The view highlights the
network of aromatic
residues surrounding the
filter and proposed to
hold it at a fixed
diameter. Tyrosine-78
(Y78) interacts through
hydrogen bonding and
van der Waals contacts
with two Trp residues
(W67 and W68) from the
pore helix.
When an ion enters the selectivity filter, it must become dehydrated. Dehydration of a
cation is a very energetically expensive process and thus, the carbonyl oxygens must
take the place of the water, stabilizing the dehydrated cation. K+ ions apparently fit into
this filter so precisely that the energetic cost of dehydration is almost balanced by the
stabilization effect of the main chain carbonyl groups. However, this strong
coordination is incommensurate with rapid flux of K+ ions through the pore. Several
models have been proposed which involve repulsion between the two coordinated
cations within the filter, thus allowing rapid permeation. The 7.5 Å distance between
cation binding sites within the filter is consistent with such a repulsive effect. Up to
three potassium ions can fit into the channel at one time - two in the selectivity filter
and one below it at the top of the vestibule. If only one ion is present in the selectivity
filter, the interactions are too strong to allow rapid conductance through the channel.
This is consistent with the fact that conductance rates are dependent on ion
concentrations. Once a second potassium ion enters the filter, the ions repel one another.
The repulsive force between ions equals the attractive forces between the first ion and
the filter. This allows the first ion to pass into the inner chamber, where it can be
hydrated by water and stabilized by the pore helix dipole moment, expelling any ion
already in the chamber in to the intracellular space.

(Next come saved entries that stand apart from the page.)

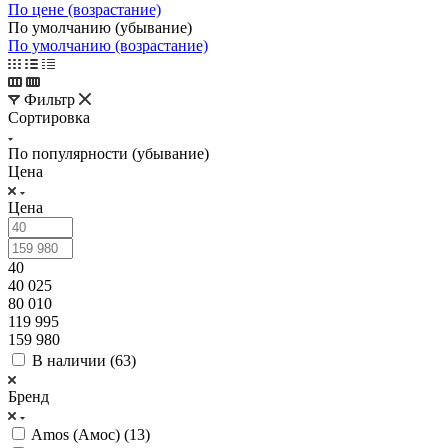
По цене (возрастание)
По умолчанию (убывание)
По умолчанию (возрастание)
Фильтр
Сортировка
По популярности (убывание)
Цена
Цена
40
40 025
80 010
119 995
159 980
В наличии (
63
)
Бренд
Amos (Амос) (
13
)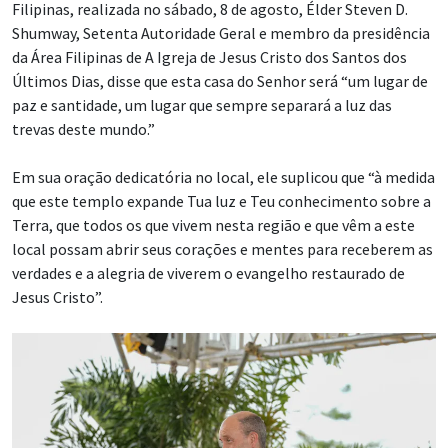
Filipinas, realizada no sábado, 8 de agosto, Élder Steven D.
Shumway, Setenta Autoridade Geral e membro da presidência
da Área Filipinas de A Igreja de Jesus Cristo dos Santos dos
Últimos Dias, disse que esta casa do Senhor será “um lugar de
paz e santidade, um lugar que sempre separará a luz das
trevas deste mundo.”
Em sua oração dedicatória no local, ele suplicou que “à medida
que este templo expande Tua luz e Teu conhecimento sobre a
Terra, que todos os que vivem nesta região e que vêm a este
local possam abrir seus corações e mentes para receberem as
verdades e a alegria de viverem o evangelho restaurado de
Jesus Cristo”.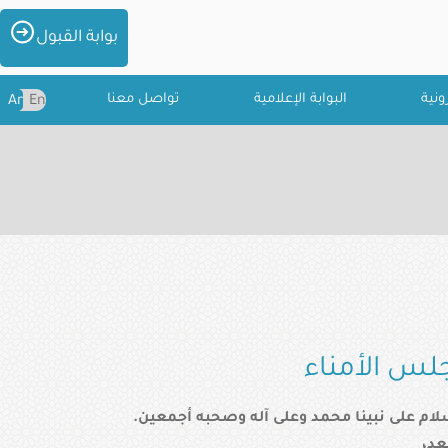
الصور
بوابة القبول
ونية
البوابة الإعلامية
تواصل معنا
Ar
En
لس الأمناء
سلام على نبينا محمد وعلى آله وصحبه أجمعين.
عد،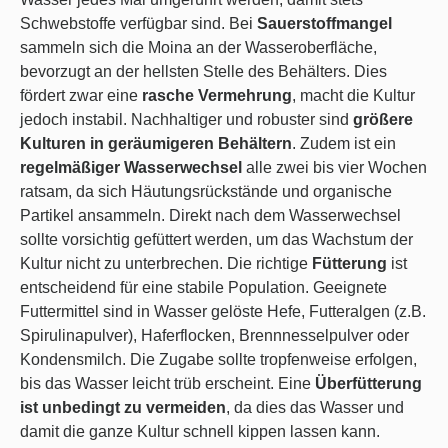
Schwebstoffe verfügbar sind. Bei
Sauerstoffmangel
sammeln sich die Moina an der Wasseroberfläche,
bevorzugt an der hellsten Stelle des Behälters. Dies
fördert zwar eine
rasche Vermehrung
, macht die Kultur
jedoch instabil. Nachhaltiger und robuster sind
größere
Kulturen in geräumigeren Behältern
. Zudem ist ein
regelmäßiger Wasserwechsel
alle zwei bis vier Wochen
ratsam, da sich Häutungsrückstände und organische
Partikel ansammeln. Direkt nach dem Wasserwechsel
sollte vorsichtig gefüttert werden, um das Wachstum der
Kultur nicht zu unterbrechen. Die richtige
Fütterung
ist
entscheidend für eine stabile Population. Geeignete
Futtermittel sind in Wasser gelöste Hefe, Futteralgen (z.B.
Spirulinapulver), Haferflocken, Brennnesselpulver oder
Kondensmilch. Die Zugabe sollte tropfenweise erfolgen,
bis das Wasser leicht trüb erscheint. Eine
Überfütterung
ist unbedingt zu vermeiden
, da dies das Wasser und
damit die ganze Kultur schnell kippen lassen kann.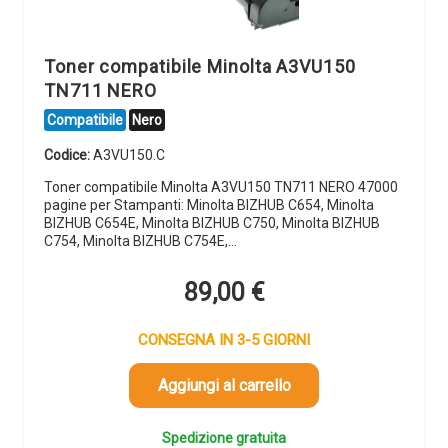
Toner compatibile Minolta A3VU150
TN711 NERO
Compatibile
Nero
Codice:
A3VU150.C
Toner compatibile Minolta A3VU150 TN711 NERO 47000
pagine per Stampanti: Minolta BIZHUB C654, Minolta
BIZHUB C654E, Minolta BIZHUB C750, Minolta BIZHUB
C754, Minolta BIZHUB C754E,…
89,00
€
CONSEGNA IN 3-5 GIORNI
Aggiungi al carrello
Spedizione gratuita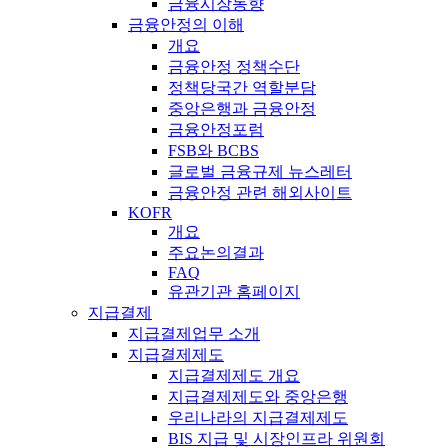
금융시장동향
금융안정의 이해
개요
금융안정 정책수단
정책당국간 역할분담
중앙은행과 금융안정
금융안정포럼
FSB와 BCBS
글로벌 금융규제 뉴스레터
금융안정 관련 해외사이트
KOFR
개요
주요논의결과
FAQ
유관기관 홈페이지
지급결제
지급결제업무 소개
지급결제제도
지급결제제도 개요
지급결제제도와 중앙은행
우리나라의 지급결제제도
BIS 지급 및 시장인프라 위원회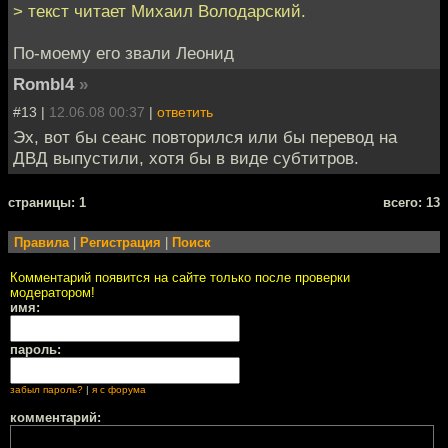
> текст читает Михаил Володарский.
По-моему его звали Леонид
RombI4
»
#13 |
12.06.08 00:37
|
ответить
Эх, вот бы сеанс повторился или бы перевод на
ДВД выпустили, хотя бы в виде субтитров.
cтраницы: 1
всего: 13
Правила
|
Регистрация
|
Поиск
Комментарий появится на сайте только после проверки
модератором!
имя:
пароль:
забыл пароль?
|
я с форума
комментарий: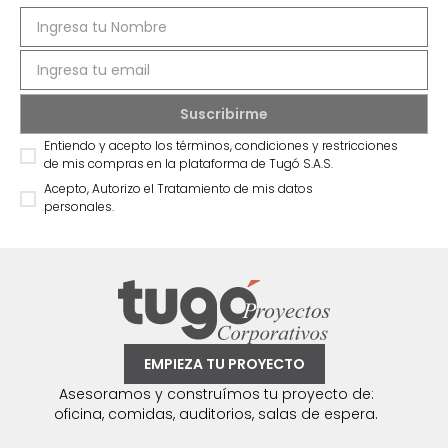
Entiendo y acepto los términos, condiciones y restricciones
de mis compras en la plataforma de Tugó S.A.S.
Acepto, Autorizo el Tratamiento de mis datos
personales.
EMPIEZA TU PROYECTO
Asesoramos y construímos tu proyecto de:
oficina, comidas, auditorios, salas de espera.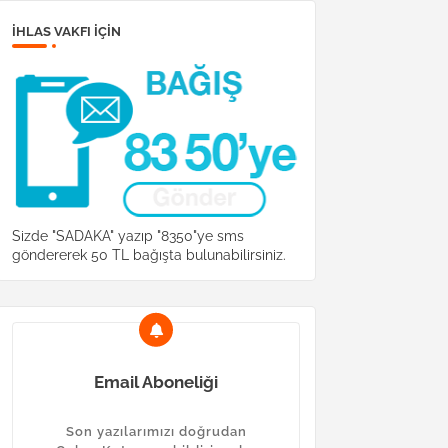
İHLAS VAKFI IÇIN
Sizde "SADAKA" yazıp "8350"ye sms
göndererek 50 TL bağışta bulunabilirsiniz.
Email Aboneliği
Son yazılarımızı doğrudan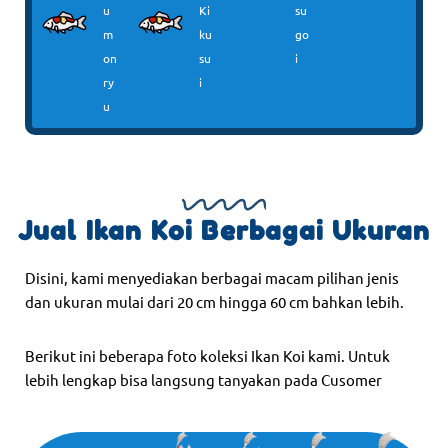
u
Ki
su
m
ku
go
on
su
i
ry
i
u
Jual Ikan Koi Berbagai Ukuran
Disini, kami menyediakan berbagai macam pilihan jenis
dan ukuran mulai dari 20 cm hingga 60 cm bahkan lebih.
Berikut ini beberapa foto koleksi Ikan Koi kami. Untuk
lebih lengkap bisa langsung tanyakan pada Cusomer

This represents strong evidence for a multi-ion (single file) conduction mechanism, as
originally proposed many years ago on the basis of biophysical studies of channel
conductances. The rate of conductance is therefore limited by the movement of the
potassium ion through the selectivity filter (12 Å), but, in this way, it is possible for the
channel to be highly specific for potassium ions and yet maintain high rates of
conduction.
Summary
(i) The pore is constructed of the inner helices arranged as an inverted teepee, with the
selectivity filter held at its wide end. This architecture also describes the pore of cyclic
nucleotide-gated channels and probably Na+ and Ca2+ channels as well.

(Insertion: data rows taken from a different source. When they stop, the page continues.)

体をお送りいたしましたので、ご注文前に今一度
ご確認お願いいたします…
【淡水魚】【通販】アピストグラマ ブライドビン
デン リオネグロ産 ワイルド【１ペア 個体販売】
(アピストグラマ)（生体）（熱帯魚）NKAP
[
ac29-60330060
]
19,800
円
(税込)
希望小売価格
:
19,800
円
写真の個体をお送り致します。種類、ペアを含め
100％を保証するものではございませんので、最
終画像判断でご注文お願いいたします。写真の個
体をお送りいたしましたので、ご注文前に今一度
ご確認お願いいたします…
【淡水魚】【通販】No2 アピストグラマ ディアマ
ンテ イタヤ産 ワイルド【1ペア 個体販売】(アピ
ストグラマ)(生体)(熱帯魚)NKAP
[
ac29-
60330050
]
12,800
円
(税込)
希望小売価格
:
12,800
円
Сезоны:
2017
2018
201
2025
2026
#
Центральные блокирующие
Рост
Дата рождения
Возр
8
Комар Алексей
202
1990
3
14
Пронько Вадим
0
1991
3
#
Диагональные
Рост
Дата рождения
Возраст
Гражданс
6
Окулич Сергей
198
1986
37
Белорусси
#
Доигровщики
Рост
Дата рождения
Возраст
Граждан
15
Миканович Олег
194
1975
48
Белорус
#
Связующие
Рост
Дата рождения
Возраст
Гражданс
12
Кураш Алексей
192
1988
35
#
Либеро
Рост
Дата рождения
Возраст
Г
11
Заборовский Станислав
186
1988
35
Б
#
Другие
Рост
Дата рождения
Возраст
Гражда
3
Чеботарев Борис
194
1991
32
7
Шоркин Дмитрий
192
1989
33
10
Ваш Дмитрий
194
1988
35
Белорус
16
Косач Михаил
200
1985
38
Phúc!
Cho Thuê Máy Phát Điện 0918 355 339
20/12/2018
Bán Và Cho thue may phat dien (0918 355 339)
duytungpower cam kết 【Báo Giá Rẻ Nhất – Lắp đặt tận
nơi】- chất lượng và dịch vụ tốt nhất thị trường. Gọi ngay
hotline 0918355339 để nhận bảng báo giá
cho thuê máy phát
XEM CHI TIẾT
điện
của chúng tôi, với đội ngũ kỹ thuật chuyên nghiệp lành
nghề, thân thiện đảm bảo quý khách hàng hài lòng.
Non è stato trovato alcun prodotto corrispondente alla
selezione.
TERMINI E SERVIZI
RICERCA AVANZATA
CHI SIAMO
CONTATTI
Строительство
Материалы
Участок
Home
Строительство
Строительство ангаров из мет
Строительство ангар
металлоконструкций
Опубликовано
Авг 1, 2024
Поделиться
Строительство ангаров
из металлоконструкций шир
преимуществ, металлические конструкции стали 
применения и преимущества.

(ii) The narrow selectivity filter is only 12 Å long, whereas the remainder of the pore
is wider and has a relatively inert hydrophobic lining. These structural and chemical
properties favor a high K+ throughput by minimizing the distance over which K+
interacts strongly with the channel.
(iii) A large water-filled cavity and helix dipoles help to overcome the high
electrostatic energy barrier facing a cation in the low dielectric membrane center.
(iv) The K+ selectivity filter is lined by carbonyl oxygen atoms, which provide
multiple closely spaced sites. The filter is constrained in an optimal geometry so that a
dehydrated K+ ion fits with proper coordination but the Na+ ion is too small.
(v) Two K+ ions at close proximity in the selectivity filter repel each other. The
repulsion overcomes the otherwise strong interaction between ion and protein and
allows rapid conduction in the setting of high selectivity.